臨床検査の盲点
小児の肺活量予測値の求め方
関原 敏郎
1
1慶大笹本内科
pp.1180
発行日 1964年11月10日
Published Date 1964/11/10
DOI https://doi.org/10.11477/mf.1402200555
- 有料閲覧
- 文献概要
今月も肺活量についてもう少し考えてみましよう。先月はBaldwinの予測式を用いて肺活量を求めたわけですが,Baldwinの式は前回も解説したとおり,年齢と身長の函数です。わが国でもたとえば船津ら,金上ら,横山らによつて,それぞれ健常者の肺活量を求める実験式が発表されていますが,いずれも年齢,身長の函数となつています。しかも(年齢を含む項)×身長という型式ですので,共通項の身長を除外して考えてみますと,年齢が減少するにしたがつて肺活量の減少する減少率は各実験式によつてかなりの差があり,実際上小児,学齢児などではこの差が原因となつて,求めた肺活量に差異が生じてきます。そこで金上らの式では肺活量の予測式を年齢別に3段階に分けて示しています。

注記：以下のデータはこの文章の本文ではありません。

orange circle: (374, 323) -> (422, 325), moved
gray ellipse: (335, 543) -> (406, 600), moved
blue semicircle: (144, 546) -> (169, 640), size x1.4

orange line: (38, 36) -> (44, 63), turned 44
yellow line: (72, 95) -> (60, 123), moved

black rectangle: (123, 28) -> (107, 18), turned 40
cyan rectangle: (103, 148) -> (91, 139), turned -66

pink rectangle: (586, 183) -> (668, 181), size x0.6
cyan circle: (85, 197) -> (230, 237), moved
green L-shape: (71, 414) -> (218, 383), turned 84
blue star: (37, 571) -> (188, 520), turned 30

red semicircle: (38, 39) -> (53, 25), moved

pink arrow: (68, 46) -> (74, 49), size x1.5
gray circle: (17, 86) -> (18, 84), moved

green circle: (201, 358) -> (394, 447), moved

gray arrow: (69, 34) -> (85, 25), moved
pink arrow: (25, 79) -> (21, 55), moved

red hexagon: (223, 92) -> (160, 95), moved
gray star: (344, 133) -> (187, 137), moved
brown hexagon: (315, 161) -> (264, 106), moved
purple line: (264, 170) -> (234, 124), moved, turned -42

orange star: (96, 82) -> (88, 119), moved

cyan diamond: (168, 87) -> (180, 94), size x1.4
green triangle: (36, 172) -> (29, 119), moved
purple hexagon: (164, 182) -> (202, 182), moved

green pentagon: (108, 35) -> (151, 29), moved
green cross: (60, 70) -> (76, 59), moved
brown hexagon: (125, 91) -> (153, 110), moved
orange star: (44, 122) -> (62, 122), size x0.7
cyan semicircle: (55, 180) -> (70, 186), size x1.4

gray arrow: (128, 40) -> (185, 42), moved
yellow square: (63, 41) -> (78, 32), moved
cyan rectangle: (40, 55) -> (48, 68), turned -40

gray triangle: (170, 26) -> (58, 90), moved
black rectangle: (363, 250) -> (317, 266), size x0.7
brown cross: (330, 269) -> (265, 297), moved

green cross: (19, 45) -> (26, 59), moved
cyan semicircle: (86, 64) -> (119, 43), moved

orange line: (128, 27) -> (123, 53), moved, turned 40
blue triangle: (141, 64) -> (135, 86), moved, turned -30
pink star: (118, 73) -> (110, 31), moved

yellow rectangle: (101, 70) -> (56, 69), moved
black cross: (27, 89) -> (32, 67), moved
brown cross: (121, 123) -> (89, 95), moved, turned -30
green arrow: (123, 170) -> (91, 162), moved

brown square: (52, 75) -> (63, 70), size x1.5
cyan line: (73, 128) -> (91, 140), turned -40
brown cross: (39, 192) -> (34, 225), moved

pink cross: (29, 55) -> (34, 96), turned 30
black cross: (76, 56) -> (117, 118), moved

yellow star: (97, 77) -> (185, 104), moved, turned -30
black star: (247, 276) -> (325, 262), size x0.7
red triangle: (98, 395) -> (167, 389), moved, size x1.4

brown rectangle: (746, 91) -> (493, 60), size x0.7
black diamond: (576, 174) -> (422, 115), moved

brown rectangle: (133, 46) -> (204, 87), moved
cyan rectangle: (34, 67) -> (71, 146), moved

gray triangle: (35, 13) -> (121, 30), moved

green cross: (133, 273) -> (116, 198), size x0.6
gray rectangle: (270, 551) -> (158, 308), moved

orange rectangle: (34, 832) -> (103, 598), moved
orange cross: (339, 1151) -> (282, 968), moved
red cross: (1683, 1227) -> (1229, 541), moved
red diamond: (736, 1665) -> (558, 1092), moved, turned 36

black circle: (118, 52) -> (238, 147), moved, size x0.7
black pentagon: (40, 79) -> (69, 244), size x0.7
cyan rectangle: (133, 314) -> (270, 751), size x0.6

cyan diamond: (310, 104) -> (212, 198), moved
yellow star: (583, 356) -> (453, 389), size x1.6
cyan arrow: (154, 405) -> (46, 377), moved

このように幼小児の肺活量予測値の算出についてはなお問題がありますが,さらにもう一つ検査実施上の困難性もあります。学齢以下の小児についてとくにいえることですが,肺機能検査に必要な『被検者の協力』が得にくいことが非常な障害となつています。石田らによると,2歳から6歳までの幼児に肺機能検査を行なつてみると,とくに5歳以下の幼児では完全にスパイログラムのとれる児はほとんどなく,とくに呼気予備量ができないために,肺活量の測定がむずかしいようです。また検査のためのレスピロメーターも,小児の呼吸器の換気力学的特性のため,とくに力学的に注意して作られたものが必要でしよう。